Power comes at a cost to all who quest for it. Kaleb more than desired some of that power for himself. He desired it so badly that he reached out and took it from the clutches of a widow.
Lukas turned towards his mother, but as his gaze shifted from Kaleb to his bruised and beaten mother, the enraged pack master took one last chance to end what started with the death of a reaper. He let Kaleb get less than a few inches off the ground before he struck with a foot that saw the pack master planted once again.
Kaleb was a bloody mess, but despite himself and his many founds, fought to rise and meet his foe eye to eye. That soon became impossible for the pack master that quickly rose to dominance. Another bare foot from Lukas Wendish stomped on his snout and sealed his lips from being able to speak anymore.
“I should kill you,” Lukas said as he drove his foot down to the bone. “I have every right. You killed our fr
iends and family. You laid a hand to my mother and to your sister. Now you want to exterminate an entire city to exact some phony vengeance on the vampires that dwell here. On this night we’re possessed by our dark nature, guided to acts of bloodlust and rage, but what’s gone down these last few weeks goes beyond the wolf or the moon gods. It’s blood and it’s murder.”
“You chose to kill,” he continued, “and you will pay the consequences for that. You will be forever denied that which you seek.”

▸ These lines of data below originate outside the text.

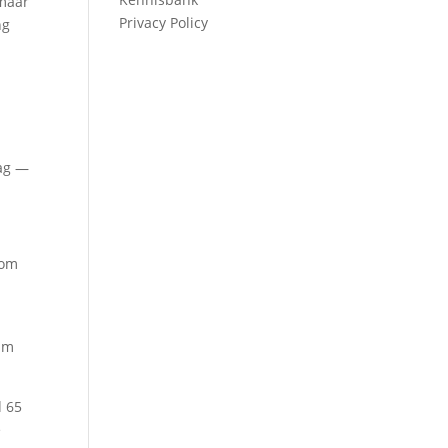
 maar
Privacy Policy
ng
aag —
 om
aam
d 65
e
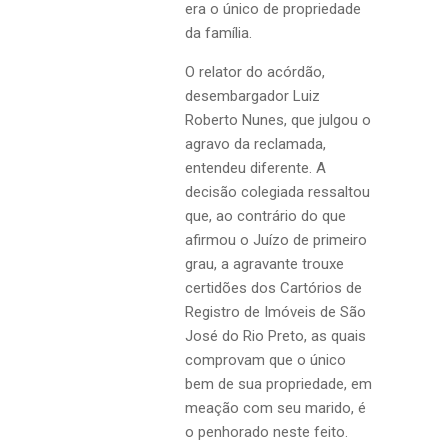
era o único de propriedade
da família.
O relator do acórdão,
desembargador Luiz
Roberto Nunes, que julgou o
agravo da reclamada,
entendeu diferente. A
decisão colegiada ressaltou
que, ao contrário do que
afirmou o Juízo de primeiro
grau, a agravante trouxe
certidões dos Cartórios de
Registro de Imóveis de São
José do Rio Preto, as quais
comprovam que o único
bem de sua propriedade, em
meação com seu marido, é
o penhorado neste feito.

“Do it,” Kaleb growled with a mouth full of dirt. “Reclaim your birthright.”
“It is tradition,” Lukas reasoned. He leaned forward and placed a single serrated fingernail within inches of the pack master’s eyes. “You’ve upset the natural order. There needs to be consequences.”
“Do it!” Kaleb cried out through clenched teeth. “Do it fucking now!”
“I’m not going to kill you,” Lukas said. “To end your life over what’s happened would make you a martyr and me a hypocrite. You will leave this land with whatever honor you have left in your bones. You’ll forever be an outlaw among our kind. Forever removed from place or status.”
It was a fate worse than death for Kaleb Ramset to be forced to live without friends or family. His only hope would be to find some distant corner of the country and try and carve out a life for himself, but pride would have no home there.
The werewolves in the circle, still lost in their bloodlust, started to snap and snarl at the two inside. They wanted blood and they wouldn’t stop until they got some. On any other night they would heed his call, but not on this night it was the full moon that held dominion over them.
“Listen to me, my brothers and sisters,” said Lukas, his hands still covered in their pack master’s blood. “Kaleb’s path doesn’t have to be yours. I hold no ill will for the sins committed in your newfound clan’s name. Walk with me and reclaim the honor bound lives you once had.”